У появившегося Ричарда Уайтхеда губы были все еще в крошках полуденного десерта; недолго думая, он сразу приказал мне здесь не маячить, а подойти к дому со стороны кухонной двери. Там мне пришлось его минут пятнадцать подождать, наконец появился — моложавый мужчина, стройный, даже, пожалуй, хрупкий, со строго поджатыми губами и теми же мертвыми глазами, что много лет назад я видел на портрете в хрестоматии из библиотеки Тернера — там они смотрели на меня со страницы, где изображался адским пламенем выжженный лик Жана Кальвина*. Заговорил он голосом тонким, визгливым и проникнутым всею глухой и истомной меланхолией святого дня отдохновения. Я сразу понял, что пришел зря. Стало неловко, меня обуял приступ застарелого негритянского страха, и я волей-неволей отвел глаза.
Ну, говори, зачем пришел! — потребовал он.
Секунду помявшись (давай, давай, быстрее кончай с
этим, торопил себя я), я сказал:
Прошу вас, маса, выслушайте. Я проповедую Евангелие. У меня просьба: нельзя ли мне в следующее воскресенье, когда все разойдутся, провести в вашей церкви очищение белого джентльмена.
Его лицо стало испуганным, потом побледнело.
Ты кто? — спросил он.
Я Нат Тернер, — ответил я. — Мой хозяин Томас Мур — который с Камышового Болота.
А, да, я слышал о тебе, — не слишком-то смягчился он. — И все-таки, что тебе надо?

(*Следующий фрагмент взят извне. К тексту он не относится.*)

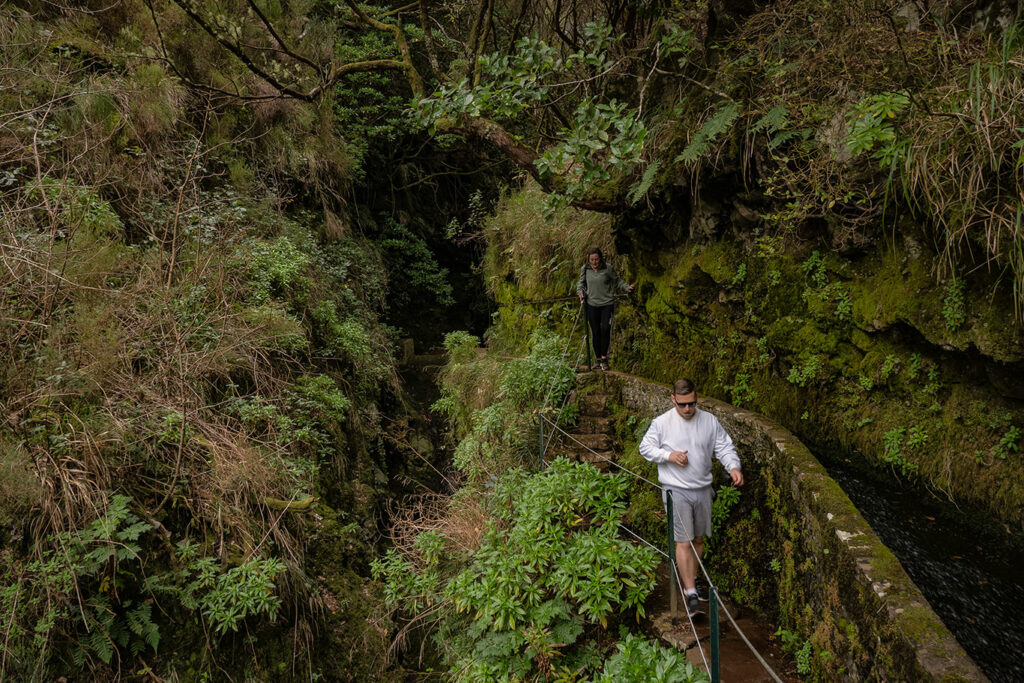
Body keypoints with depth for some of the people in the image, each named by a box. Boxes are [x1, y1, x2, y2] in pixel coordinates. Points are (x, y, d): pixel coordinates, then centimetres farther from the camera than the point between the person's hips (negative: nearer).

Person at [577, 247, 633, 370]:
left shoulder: (608, 268, -4)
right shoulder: (585, 269, 2)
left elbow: (617, 281, 7)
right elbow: (581, 283, 17)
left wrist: (627, 287, -9)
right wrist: (580, 292, -1)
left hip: (607, 304, -2)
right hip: (592, 305, 2)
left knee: (605, 328, -15)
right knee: (595, 332, 5)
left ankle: (604, 357, -3)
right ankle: (597, 358, 18)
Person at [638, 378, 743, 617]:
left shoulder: (709, 421, 0)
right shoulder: (661, 423, -8)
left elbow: (724, 447, 3)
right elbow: (645, 448, -1)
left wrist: (733, 467, -16)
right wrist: (669, 455, -17)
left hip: (703, 490, 4)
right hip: (676, 491, -4)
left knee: (698, 538, 17)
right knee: (684, 542, -7)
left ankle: (692, 578, 36)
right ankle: (690, 593, -2)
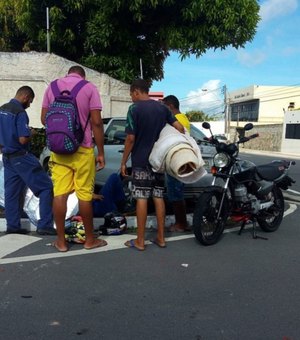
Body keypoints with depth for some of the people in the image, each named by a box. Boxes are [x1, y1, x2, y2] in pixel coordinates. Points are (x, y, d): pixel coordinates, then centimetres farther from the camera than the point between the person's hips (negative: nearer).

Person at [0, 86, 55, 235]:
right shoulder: (20, 112, -17)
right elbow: (23, 139, -22)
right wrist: (31, 133, -5)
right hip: (21, 157, -9)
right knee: (46, 187, -3)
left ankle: (12, 225, 16)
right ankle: (44, 225, -5)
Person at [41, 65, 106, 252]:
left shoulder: (52, 86, 9)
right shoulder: (90, 88, -1)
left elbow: (44, 118, 11)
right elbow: (96, 122, -8)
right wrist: (101, 152, -4)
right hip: (82, 149, -3)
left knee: (59, 193, 5)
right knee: (85, 195, 4)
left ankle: (61, 241, 10)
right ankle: (90, 239, 15)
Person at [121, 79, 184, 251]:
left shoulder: (134, 109, -9)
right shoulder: (162, 108, 8)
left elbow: (130, 138, -13)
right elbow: (180, 128, 3)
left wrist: (123, 162, -5)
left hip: (141, 161, -5)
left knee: (142, 199, -3)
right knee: (158, 197, 9)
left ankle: (140, 241, 2)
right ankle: (161, 237, 14)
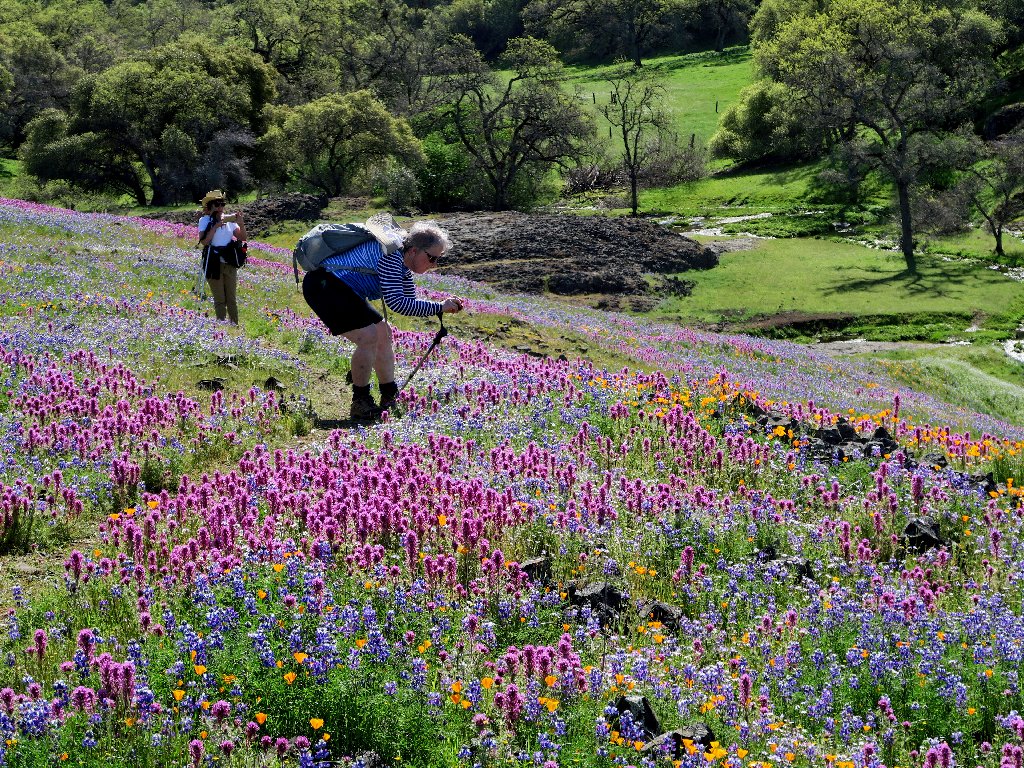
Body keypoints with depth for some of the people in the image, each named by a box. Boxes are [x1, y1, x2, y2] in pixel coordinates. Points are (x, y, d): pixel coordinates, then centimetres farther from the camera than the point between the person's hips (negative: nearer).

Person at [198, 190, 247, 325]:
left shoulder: (229, 220, 8)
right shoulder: (205, 221, -2)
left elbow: (243, 238, 6)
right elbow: (204, 241, -15)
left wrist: (241, 224, -11)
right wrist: (215, 226, -18)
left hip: (230, 263, 3)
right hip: (214, 264, -3)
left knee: (232, 298, 7)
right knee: (219, 299, 1)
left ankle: (235, 325, 12)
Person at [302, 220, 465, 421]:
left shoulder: (403, 265, 9)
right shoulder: (391, 255, -22)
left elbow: (410, 303, 13)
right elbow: (395, 302, -29)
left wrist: (446, 305, -1)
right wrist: (439, 307, -24)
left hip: (343, 291, 11)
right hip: (323, 285, -11)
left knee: (384, 334, 12)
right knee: (369, 336, -19)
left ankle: (390, 398, 19)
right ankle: (360, 404, -10)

Я вновь повторил сказанное. Пристально поглядев мне в глаза, он сказал:
Твоя просьба нелепа. Как может цветной утверждать, что он рукоположен в священнический сан? Скажи пожалуйста, где ты изучал теологию? В Вашингтоне? В колледже Вильгельма и Марии? Может быть, в Чепел-Хилле? То, что ты просишь...
Мне не нужно, чтобы меня кто-то рукополагал, маса, — перебил его я. — В глазах Господа я священник — проповедник Слова Божия.
Он так сжал губы, что мне стало ясно: его удивление мало-помалу превращается в гнев.
Никогда в жизни я не слыхивал, чтобы черномазый нес такую ахинею, — воскликнул он. — Ты что, вообще, такое затеял? Какого такого белого джентльмена ты собираешься подвергать очищению в церкви?
Мистера Этельреда Т. Брентли, — сказал я.
А, Брентли! — Проговорив это имя, он даже посерел от возмущения. — Тоже мне, джентльмен! Знаю я этого подонка. Сидел в Каролине в тюрьме за гадкое, противоестественное преступление против природы! В этом округе один приход его уже отринул, а теперь, значит, он будет поганить алтарь методистского храма, да еще и с горе-священником вроде тебя! Сколько он заплатил тебе, чтобы ты подбивал меня на этакое богохульство?